Start of Recorded information

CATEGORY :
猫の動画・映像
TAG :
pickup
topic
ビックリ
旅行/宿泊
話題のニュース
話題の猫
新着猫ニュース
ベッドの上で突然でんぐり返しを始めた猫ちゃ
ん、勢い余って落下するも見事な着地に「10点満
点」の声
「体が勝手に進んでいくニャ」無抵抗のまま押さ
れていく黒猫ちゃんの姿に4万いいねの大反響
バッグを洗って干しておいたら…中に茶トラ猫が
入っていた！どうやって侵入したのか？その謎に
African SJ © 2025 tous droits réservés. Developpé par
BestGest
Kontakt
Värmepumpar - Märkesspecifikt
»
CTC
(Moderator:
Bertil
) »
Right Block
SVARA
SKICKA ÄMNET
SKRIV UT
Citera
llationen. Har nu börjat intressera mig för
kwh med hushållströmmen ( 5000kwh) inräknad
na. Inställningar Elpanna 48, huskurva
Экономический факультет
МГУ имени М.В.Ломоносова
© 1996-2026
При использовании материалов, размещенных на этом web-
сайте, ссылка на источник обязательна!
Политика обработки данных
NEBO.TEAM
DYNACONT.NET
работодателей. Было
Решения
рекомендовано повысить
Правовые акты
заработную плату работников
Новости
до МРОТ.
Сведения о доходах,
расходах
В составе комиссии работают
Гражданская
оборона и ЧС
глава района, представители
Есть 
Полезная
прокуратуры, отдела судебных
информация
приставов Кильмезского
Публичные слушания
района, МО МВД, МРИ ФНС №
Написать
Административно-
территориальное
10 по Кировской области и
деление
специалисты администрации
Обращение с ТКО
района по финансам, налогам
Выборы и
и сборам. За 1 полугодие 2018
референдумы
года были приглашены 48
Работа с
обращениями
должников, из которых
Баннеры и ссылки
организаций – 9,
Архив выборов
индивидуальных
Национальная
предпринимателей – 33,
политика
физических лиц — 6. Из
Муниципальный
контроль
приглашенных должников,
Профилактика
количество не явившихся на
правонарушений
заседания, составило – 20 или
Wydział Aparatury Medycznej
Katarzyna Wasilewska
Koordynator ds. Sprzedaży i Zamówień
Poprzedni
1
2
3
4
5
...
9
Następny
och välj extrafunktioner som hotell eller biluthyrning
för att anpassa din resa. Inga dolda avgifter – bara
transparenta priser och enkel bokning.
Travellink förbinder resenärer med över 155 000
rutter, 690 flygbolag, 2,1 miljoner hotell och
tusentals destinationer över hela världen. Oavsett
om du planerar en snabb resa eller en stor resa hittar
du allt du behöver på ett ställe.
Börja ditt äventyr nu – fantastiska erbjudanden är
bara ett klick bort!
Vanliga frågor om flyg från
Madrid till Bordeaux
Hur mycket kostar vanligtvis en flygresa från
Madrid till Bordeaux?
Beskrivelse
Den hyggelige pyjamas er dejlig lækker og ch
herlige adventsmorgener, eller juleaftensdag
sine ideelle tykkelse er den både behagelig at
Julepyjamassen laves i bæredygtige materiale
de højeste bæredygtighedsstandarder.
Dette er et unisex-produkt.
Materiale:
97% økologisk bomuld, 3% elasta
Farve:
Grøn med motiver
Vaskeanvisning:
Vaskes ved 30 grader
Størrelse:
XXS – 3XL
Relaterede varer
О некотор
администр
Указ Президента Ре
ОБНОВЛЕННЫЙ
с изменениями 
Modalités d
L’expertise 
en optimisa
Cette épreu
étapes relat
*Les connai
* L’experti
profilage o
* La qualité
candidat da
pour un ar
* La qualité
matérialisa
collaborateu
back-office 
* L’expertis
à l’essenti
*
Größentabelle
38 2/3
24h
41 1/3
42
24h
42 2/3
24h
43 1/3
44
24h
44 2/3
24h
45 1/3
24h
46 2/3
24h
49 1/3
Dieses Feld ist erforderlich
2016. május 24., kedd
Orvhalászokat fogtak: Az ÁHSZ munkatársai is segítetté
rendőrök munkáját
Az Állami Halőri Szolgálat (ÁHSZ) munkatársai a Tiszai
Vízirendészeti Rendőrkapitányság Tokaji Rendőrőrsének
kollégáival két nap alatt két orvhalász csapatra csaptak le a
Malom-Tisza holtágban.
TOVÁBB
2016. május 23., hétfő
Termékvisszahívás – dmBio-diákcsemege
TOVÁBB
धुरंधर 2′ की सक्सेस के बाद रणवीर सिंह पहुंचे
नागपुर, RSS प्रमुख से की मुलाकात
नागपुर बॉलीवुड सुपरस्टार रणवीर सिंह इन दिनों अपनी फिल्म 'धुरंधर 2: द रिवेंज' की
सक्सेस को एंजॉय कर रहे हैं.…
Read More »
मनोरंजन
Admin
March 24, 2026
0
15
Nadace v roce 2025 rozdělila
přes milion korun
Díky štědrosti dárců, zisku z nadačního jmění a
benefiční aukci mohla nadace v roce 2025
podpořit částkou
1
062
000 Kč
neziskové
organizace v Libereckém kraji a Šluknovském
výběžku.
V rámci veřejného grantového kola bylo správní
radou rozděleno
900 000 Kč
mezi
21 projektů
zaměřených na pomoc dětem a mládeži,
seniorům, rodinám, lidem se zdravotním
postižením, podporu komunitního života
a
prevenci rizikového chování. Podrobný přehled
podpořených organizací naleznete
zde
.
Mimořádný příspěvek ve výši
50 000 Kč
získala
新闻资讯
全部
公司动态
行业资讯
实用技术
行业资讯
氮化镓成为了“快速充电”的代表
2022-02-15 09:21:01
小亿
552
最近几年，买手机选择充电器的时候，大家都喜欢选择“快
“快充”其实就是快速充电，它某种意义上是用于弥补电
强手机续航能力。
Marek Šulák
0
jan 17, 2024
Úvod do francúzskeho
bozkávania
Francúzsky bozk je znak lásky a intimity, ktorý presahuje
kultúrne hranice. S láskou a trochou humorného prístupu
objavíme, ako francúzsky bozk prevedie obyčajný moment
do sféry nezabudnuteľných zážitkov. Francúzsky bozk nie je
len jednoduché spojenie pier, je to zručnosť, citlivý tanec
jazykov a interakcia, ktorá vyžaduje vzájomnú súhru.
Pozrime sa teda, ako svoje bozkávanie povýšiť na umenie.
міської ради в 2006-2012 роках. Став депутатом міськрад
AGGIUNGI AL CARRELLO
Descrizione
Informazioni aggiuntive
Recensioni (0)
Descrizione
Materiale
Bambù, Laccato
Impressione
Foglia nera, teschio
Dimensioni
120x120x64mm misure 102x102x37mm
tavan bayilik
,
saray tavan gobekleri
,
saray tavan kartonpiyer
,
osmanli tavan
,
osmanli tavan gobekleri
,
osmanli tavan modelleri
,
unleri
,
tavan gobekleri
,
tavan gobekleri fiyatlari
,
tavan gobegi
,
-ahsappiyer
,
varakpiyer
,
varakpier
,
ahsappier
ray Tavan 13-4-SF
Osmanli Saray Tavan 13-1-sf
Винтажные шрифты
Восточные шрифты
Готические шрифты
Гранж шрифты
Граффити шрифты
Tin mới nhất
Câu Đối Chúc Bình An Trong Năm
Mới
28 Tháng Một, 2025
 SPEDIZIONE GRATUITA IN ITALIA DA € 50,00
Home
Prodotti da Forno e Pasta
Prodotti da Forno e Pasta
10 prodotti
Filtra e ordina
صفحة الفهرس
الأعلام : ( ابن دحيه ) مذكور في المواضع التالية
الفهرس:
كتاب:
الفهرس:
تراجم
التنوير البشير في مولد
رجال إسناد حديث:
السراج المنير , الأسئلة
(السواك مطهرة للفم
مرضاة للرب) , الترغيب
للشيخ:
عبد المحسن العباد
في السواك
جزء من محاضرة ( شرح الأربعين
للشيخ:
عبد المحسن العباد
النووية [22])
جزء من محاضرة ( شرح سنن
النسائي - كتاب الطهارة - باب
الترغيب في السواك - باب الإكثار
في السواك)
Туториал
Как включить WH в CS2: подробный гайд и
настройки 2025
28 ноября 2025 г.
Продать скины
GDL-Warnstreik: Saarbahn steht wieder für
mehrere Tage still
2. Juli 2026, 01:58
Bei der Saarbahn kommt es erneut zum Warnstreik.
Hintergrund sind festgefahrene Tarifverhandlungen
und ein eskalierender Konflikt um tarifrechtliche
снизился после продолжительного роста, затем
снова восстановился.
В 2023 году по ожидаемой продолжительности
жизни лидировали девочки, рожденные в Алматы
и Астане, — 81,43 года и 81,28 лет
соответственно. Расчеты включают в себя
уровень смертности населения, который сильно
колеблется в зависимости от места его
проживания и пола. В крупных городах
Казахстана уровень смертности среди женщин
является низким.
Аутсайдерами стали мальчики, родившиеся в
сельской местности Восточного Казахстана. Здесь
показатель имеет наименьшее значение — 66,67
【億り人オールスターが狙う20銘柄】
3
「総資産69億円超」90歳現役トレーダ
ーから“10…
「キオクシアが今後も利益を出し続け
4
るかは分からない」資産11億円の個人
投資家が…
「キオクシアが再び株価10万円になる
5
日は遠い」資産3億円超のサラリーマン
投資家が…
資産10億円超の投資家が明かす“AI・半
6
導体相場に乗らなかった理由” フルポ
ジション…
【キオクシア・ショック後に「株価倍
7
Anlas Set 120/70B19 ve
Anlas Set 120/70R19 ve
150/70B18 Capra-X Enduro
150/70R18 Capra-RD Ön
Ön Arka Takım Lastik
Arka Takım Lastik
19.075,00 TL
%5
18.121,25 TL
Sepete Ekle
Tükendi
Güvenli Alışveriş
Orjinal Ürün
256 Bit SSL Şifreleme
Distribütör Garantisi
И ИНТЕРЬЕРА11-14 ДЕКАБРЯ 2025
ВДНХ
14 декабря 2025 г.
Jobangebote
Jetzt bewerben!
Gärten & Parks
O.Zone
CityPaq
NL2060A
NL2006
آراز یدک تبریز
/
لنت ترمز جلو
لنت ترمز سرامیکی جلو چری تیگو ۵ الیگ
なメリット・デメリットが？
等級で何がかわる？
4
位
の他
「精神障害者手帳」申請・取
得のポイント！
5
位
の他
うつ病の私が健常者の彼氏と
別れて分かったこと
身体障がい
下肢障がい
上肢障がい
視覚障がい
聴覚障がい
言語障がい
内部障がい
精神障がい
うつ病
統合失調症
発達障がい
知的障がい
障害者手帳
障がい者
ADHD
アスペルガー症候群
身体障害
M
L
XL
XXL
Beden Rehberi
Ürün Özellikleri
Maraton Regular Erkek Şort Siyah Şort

End of Recorded information

• [Exercise prompt]: Of the entries above, transcribe exactly those lines that fall between the line containing "herlige adventsmorgener, eller juleaftensdag" and the line containing "Vízirendészeti Rendőrkapitányság Tokaji", together with those two lines.

• [Answer]:
herlige adventsmorgener, eller juleaftensdag
sine ideelle tykkelse er den både behagelig at
Julepyjamassen laves i bæredygtige materiale
de højeste bæredygtighedsstandarder.
Dette er et unisex-produkt.
Materiale:
97% økologisk bomuld, 3% elasta
Farve:
Grøn med motiver
Vaskeanvisning:
Vaskes ved 30 grader
Størrelse:
XXS – 3XL
Relaterede varer
О некотор
администр
Указ Президента Ре
ОБНОВЛЕННЫЙ
с изменениями 
Modalités d
L’expertise 
en optimisa
Cette épreu
étapes relat
*Les connai
* L’experti
profilage o
* La qualité
candidat da
pour un ar
* La qualité
matérialisa
collaborateu
back-office 
* L’expertis
à l’essenti
*
Größentabelle
38 2/3
24h
41 1/3
42
24h
42 2/3
24h
43 1/3
44
24h
44 2/3
24h
45 1/3
24h
46 2/3
24h
49 1/3
Dieses Feld ist erforderlich
2016. május 24., kedd
Orvhalászokat fogtak: Az ÁHSZ munkatársai is segítetté
rendőrök munkáját
Az Állami Halőri Szolgálat (ÁHSZ) munkatársai a Tiszai
Vízirendészeti Rendőrkapitányság Tokaji Rendőrőrsének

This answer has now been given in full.